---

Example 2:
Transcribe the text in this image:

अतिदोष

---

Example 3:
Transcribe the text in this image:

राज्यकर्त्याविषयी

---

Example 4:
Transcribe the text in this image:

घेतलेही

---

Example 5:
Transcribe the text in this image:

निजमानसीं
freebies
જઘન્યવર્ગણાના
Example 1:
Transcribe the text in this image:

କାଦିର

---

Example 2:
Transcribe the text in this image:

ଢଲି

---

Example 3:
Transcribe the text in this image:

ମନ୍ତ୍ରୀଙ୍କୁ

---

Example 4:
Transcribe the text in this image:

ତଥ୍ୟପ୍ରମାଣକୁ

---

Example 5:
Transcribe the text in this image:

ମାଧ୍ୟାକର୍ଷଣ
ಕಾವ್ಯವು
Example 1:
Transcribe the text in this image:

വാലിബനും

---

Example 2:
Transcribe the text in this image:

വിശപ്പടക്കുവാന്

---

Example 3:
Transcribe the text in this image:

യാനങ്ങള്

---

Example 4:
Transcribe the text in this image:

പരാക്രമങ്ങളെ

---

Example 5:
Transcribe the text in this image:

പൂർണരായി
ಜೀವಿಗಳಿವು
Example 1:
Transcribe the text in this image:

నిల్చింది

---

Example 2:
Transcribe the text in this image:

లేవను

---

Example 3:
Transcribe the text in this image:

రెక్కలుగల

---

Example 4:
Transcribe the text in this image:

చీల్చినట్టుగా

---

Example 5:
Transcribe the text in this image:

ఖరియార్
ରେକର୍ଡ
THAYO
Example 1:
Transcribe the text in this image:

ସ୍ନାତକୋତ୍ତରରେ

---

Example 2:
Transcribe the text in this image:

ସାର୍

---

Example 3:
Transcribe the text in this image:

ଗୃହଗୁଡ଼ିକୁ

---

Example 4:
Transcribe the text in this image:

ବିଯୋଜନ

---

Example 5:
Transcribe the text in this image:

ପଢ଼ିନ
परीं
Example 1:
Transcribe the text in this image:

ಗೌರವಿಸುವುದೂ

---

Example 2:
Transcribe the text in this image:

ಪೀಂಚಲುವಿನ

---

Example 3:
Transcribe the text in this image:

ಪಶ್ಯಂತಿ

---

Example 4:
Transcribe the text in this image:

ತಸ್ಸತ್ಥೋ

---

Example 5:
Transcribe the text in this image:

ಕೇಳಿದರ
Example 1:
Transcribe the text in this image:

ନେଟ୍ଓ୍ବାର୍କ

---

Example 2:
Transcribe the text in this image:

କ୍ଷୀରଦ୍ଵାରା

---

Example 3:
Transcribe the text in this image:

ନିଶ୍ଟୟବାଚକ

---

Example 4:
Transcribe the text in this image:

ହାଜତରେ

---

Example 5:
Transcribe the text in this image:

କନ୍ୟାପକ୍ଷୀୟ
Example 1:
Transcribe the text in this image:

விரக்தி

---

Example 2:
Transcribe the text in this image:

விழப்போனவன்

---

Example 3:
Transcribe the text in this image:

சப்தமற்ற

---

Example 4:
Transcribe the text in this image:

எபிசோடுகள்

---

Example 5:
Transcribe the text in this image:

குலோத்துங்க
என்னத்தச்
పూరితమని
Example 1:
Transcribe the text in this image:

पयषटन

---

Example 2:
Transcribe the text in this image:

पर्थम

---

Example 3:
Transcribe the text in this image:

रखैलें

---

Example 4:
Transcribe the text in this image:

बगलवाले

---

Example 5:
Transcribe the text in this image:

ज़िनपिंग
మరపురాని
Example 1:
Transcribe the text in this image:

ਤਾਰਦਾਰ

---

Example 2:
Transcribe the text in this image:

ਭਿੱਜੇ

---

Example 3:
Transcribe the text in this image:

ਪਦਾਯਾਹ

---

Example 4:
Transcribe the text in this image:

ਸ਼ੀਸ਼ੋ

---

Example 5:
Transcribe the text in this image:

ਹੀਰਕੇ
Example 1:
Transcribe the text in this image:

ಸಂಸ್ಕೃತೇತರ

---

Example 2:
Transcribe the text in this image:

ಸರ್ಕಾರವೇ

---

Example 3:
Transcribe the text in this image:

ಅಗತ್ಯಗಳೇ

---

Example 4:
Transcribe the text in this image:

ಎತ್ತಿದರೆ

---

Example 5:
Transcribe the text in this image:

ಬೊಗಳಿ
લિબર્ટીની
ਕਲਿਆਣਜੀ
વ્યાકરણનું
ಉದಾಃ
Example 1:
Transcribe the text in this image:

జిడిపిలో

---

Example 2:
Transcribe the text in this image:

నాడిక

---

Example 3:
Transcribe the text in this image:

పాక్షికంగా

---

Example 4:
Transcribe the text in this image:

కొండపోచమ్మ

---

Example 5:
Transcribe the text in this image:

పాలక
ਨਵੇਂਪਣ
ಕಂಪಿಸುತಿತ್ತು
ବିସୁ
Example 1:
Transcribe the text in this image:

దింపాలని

*Problem to work on*: When you reach this point, go back and write out each record above exactly.

*Your solution*:
---

Example 2:
Transcribe the text in this image:

अतिदोष

---

Example 3:
Transcribe the text in this image:

राज्यकर्त्याविषयी

---

Example 4:
Transcribe the text in this image:

घेतलेही

---

Example 5:
Transcribe the text in this image:

निजमानसीं
freebies
જઘન્યવર્ગણાના
Example 1:
Transcribe the text in this image:

କାଦିର

---

Example 2:
Transcribe the text in this image:

ଢଲି

---

Example 3:
Transcribe the text in this image:

ମନ୍ତ୍ରୀଙ୍କୁ

---

Example 4:
Transcribe the text in this image:

ତଥ୍ୟପ୍ରମାଣକୁ

---

Example 5:
Transcribe the text in this image:

ମାଧ୍ୟାକର୍ଷଣ
ಕಾವ್ಯವು
Example 1:
Transcribe the text in this image:

വാലിബനും

---

Example 2:
Transcribe the text in this image:

വിശപ്പടക്കുവാന്

---

Example 3:
Transcribe the text in this image:

യാനങ്ങള്

---

Example 4:
Transcribe the text in this image:

പരാക്രമങ്ങളെ

---

Example 5:
Transcribe the text in this image:

പൂർണരായി
ಜೀವಿಗಳಿವು
Example 1:
Transcribe the text in this image:

నిల్చింది

---

Example 2:
Transcribe the text in this image:

లేవను

---

Example 3:
Transcribe the text in this image:

రెక్కలుగల

---

Example 4:
Transcribe the text in this image:

చీల్చినట్టుగా

---

Example 5:
Transcribe the text in this image:

ఖరియార్
ରେକର୍ଡ
THAYO
Example 1:
Transcribe the text in this image:

ସ୍ନାତକୋତ୍ତରରେ

---

Example 2:
Transcribe the text in this image:

ସାର୍

---

Example 3:
Transcribe the text in this image:

ଗୃହଗୁଡ଼ିକୁ

---

Example 4:
Transcribe the text in this image:

ବିଯୋଜନ

---

Example 5:
Transcribe the text in this image:

ପଢ଼ିନ
परीं
Example 1:
Transcribe the text in this image:

ಗೌರವಿಸುವುದೂ

---

Example 2:
Transcribe the text in this image:

ಪೀಂಚಲುವಿನ

---

Example 3:
Transcribe the text in this image:

ಪಶ್ಯಂತಿ

---

Example 4:
Transcribe the text in this image:

ತಸ್ಸತ್ಥೋ

---

Example 5:
Transcribe the text in this image:

ಕೇಳಿದರ
Example 1:
Transcribe the text in this image:

ନେଟ୍ଓ୍ବାର୍କ

---

Example 2:
Transcribe the text in this image:

କ୍ଷୀରଦ୍ଵାରା

---

Example 3:
Transcribe the text in this image:

ନିଶ୍ଟୟବାଚକ

---

Example 4:
Transcribe the text in this image:

ହାଜତରେ

---

Example 5:
Transcribe the text in this image:

କନ୍ୟାପକ୍ଷୀୟ
Example 1:
Transcribe the text in this image:

விரக்தி

---

Example 2:
Transcribe the text in this image:

விழப்போனவன்

---

Example 3:
Transcribe the text in this image:

சப்தமற்ற

---

Example 4:
Transcribe the text in this image:

எபிசோடுகள்

---

Example 5:
Transcribe the text in this image:

குலோத்துங்க
என்னத்தச்
పూరితమని
Example 1:
Transcribe the text in this image:

पयषटन

---

Example 2:
Transcribe the text in this image:

पर्थम

---

Example 3:
Transcribe the text in this image:

रखैलें

---

Example 4:
Transcribe the text in this image:

बगलवाले

---

Example 5:
Transcribe the text in this image:

ज़िनपिंग
మరపురాని
Example 1:
Transcribe the text in this image:

ਤਾਰਦਾਰ

---

Example 2:
Transcribe the text in this image:

ਭਿੱਜੇ

---

Example 3:
Transcribe the text in this image:

ਪਦਾਯਾਹ

---

Example 4:
Transcribe the text in this image:

ਸ਼ੀਸ਼ੋ

---

Example 5:
Transcribe the text in this image:

ਹੀਰਕੇ
Example 1:
Transcribe the text in this image:

ಸಂಸ್ಕೃತೇತರ

---

Example 2:
Transcribe the text in this image:

ಸರ್ಕಾರವೇ

---

Example 3:
Transcribe the text in this image:

ಅಗತ್ಯಗಳೇ

---

Example 4:
Transcribe the text in this image:

ಎತ್ತಿದರೆ

---

Example 5:
Transcribe the text in this image:

ಬೊಗಳಿ
લિબર્ટીની
ਕਲਿਆਣਜੀ
વ્યાકરણનું
ಉದಾಃ
Example 1:
Transcribe the text in this image:

జిడిపిలో

---

Example 2:
Transcribe the text in this image:

నాడిక

---

Example 3:
Transcribe the text in this image:

పాక్షికంగా

---

Example 4:
Transcribe the text in this image:

కొండపోచమ్మ

---

Example 5:
Transcribe the text in this image:

పాలక
ਨਵੇਂਪਣ
ಕಂಪಿಸುತಿತ್ತು
ବିସୁ
Example 1:
Transcribe the text in this image:

దింపాలని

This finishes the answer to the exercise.